## Directions for this task
An exact copy of the line containing "2,761.78 | 5,379.64 |" and of every line after it, through the last line of the material, is what should be returned.

## Available records
-----
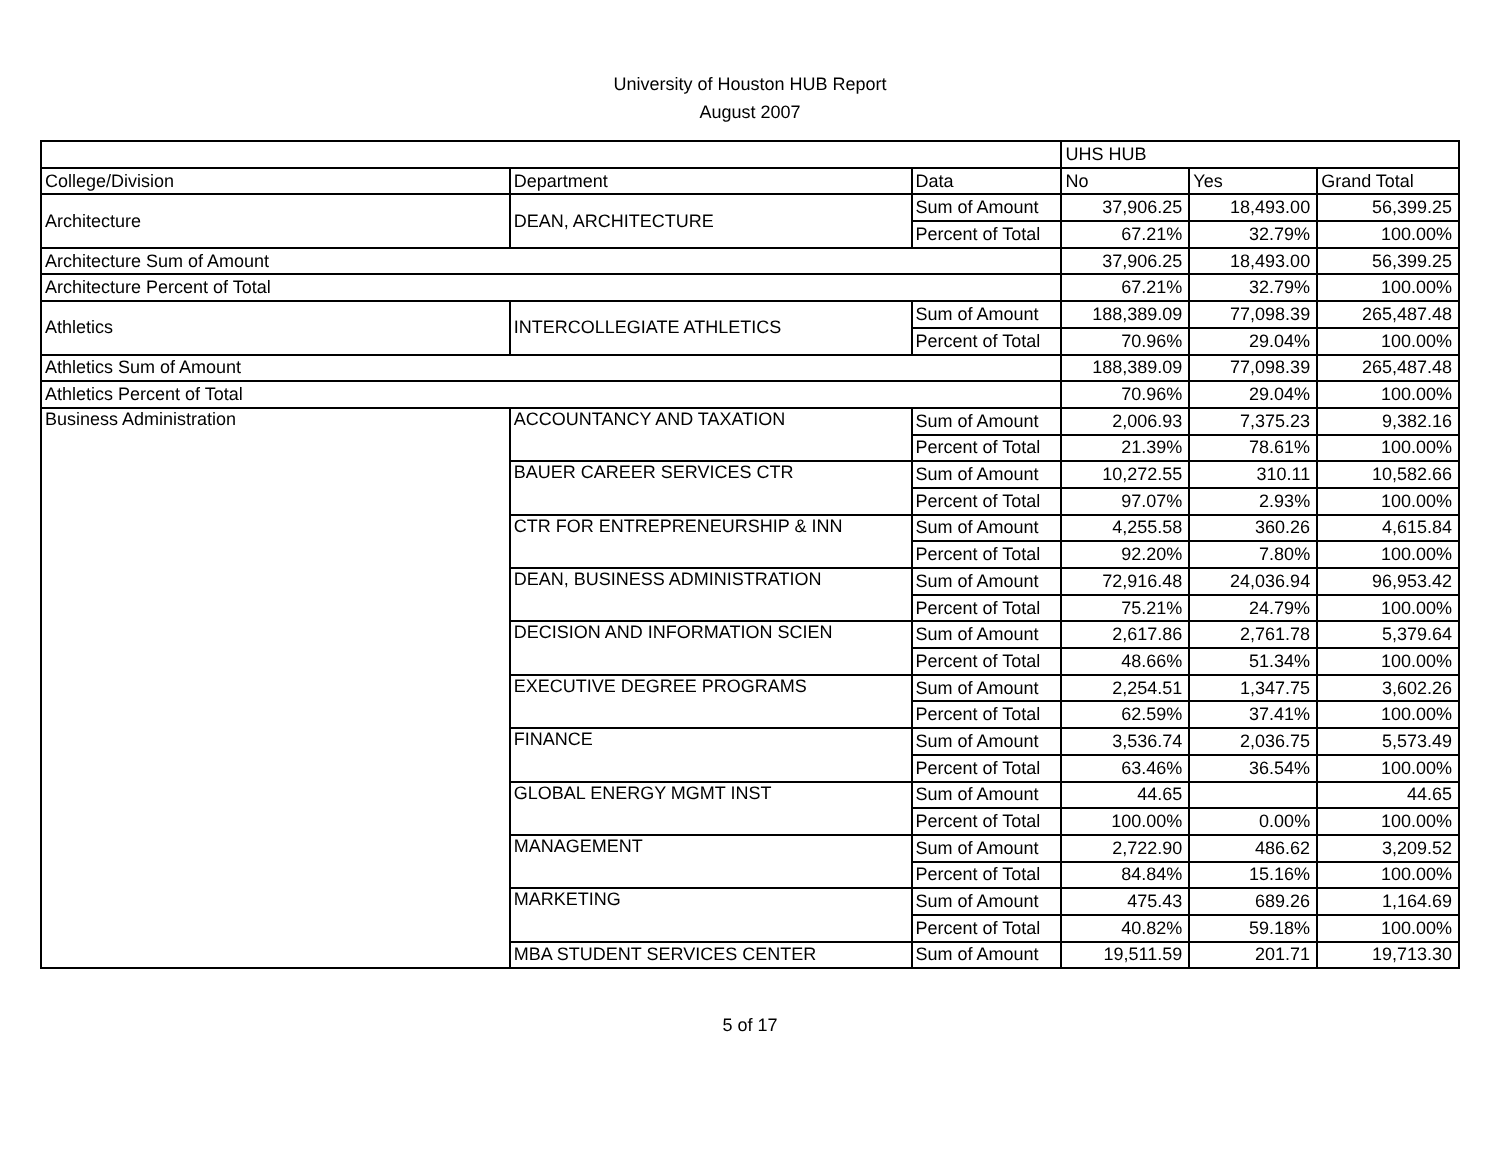University of Houston HUB Report
August 2007
| | | | UHS HUB | | |
| College/Division | Department | Data | No | Yes | Grand Total |
| Architecture | DEAN, ARCHITECTURE | Sum of Amount | 37,906.25 | 18,493.00 | 56,399.25 |
| | | Percent of Total | 67.21% | 32.79% | 100.00% |
| Architecture Sum of Amount | | | 37,906.25 | 18,493.00 | 56,399.25 |
| Architecture Percent of Total | | | 67.21% | 32.79% | 100.00% |
| Athletics | INTERCOLLEGIATE ATHLETICS | Sum of Amount | 188,389.09 | 77,098.39 | 265,487.48 |
| | | Percent of Total | 70.96% | 29.04% | 100.00% |
| Athletics Sum of Amount | | | 188,389.09 | 77,098.39 | 265,487.48 |
| Athletics Percent of Total | | | 70.96% | 29.04% | 100.00% |
| Business Administration | ACCOUNTANCY AND TAXATION | Sum of Amount | 2,006.93 | 7,375.23 | 9,382.16 |
| | | Percent of Total | 21.39% | 78.61% | 100.00% |
| | BAUER CAREER SERVICES CTR | Sum of Amount | 10,272.55 | 310.11 | 10,582.66 |
| | | Percent of Total | 97.07% | 2.93% | 100.00% |
| | CTR FOR ENTREPRENEURSHIP & INN | Sum of Amount | 4,255.58 | 360.26 | 4,615.84 |
| | | Percent of Total | 92.20% | 7.80% | 100.00% |
| | DEAN, BUSINESS ADMINISTRATION | Sum of Amount | 72,916.48 | 24,036.94 | 96,953.42 |
| | | Percent of Total | 75.21% | 24.79% | 100.00% |
| | DECISION AND INFORMATION SCIEN | Sum of Amount | 2,617.86 | 2,761.78 | 5,379.64 |
| | | Percent of Total | 48.66% | 51.34% | 100.00% |
| | EXECUTIVE DEGREE PROGRAMS | Sum of Amount | 2,254.51 | 1,347.75 | 3,602.26 |
| | | Percent of Total | 62.59% | 37.41% | 100.00% |
| | FINANCE | Sum of Amount | 3,536.74 | 2,036.75 | 5,573.49 |
| | | Percent of Total | 63.46% | 36.54% | 100.00% |
| | GLOBAL ENERGY MGMT INST | Sum of Amount | 44.65 | | 44.65 |
| | | Percent of Total | 100.00% | 0.00% | 100.00% |
| | MANAGEMENT | Sum of Amount | 2,722.90 | 486.62 | 3,209.52 |
| | | Percent of Total | 84.84% | 15.16% | 100.00% |
| | MARKETING | Sum of Amount | 475.43 | 689.26 | 1,164.69 |
| | | Percent of Total | 40.82% | 59.18% | 100.00% |
| | MBA STUDENT SERVICES CENTER | Sum of Amount | 19,511.59 | 201.71 | 19,713.30 |
5 of 17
-----
## Your response
| | DECISION AND INFORMATION SCIEN | Sum of Amount | 2,617.86 | 2,761.78 | 5,379.64 |
| | | Percent of Total | 48.66% | 51.34% | 100.00% |
| | EXECUTIVE DEGREE PROGRAMS | Sum of Amount | 2,254.51 | 1,347.75 | 3,602.26 |
| | | Percent of Total | 62.59% | 37.41% | 100.00% |
| | FINANCE | Sum of Amount | 3,536.74 | 2,036.75 | 5,573.49 |
| | | Percent of Total | 63.46% | 36.54% | 100.00% |
| | GLOBAL ENERGY MGMT INST | Sum of Amount | 44.65 | | 44.65 |
| | | Percent of Total | 100.00% | 0.00% | 100.00% |
| | MANAGEMENT | Sum of Amount | 2,722.90 | 486.62 | 3,209.52 |
| | | Percent of Total | 84.84% | 15.16% | 100.00% |
| | MARKETING | Sum of Amount | 475.43 | 689.26 | 1,164.69 |
| | | Percent of Total | 40.82% | 59.18% | 100.00% |
| | MBA STUDENT SERVICES CENTER | Sum of Amount | 19,511.59 | 201.71 | 19,713.30 |
5 of 17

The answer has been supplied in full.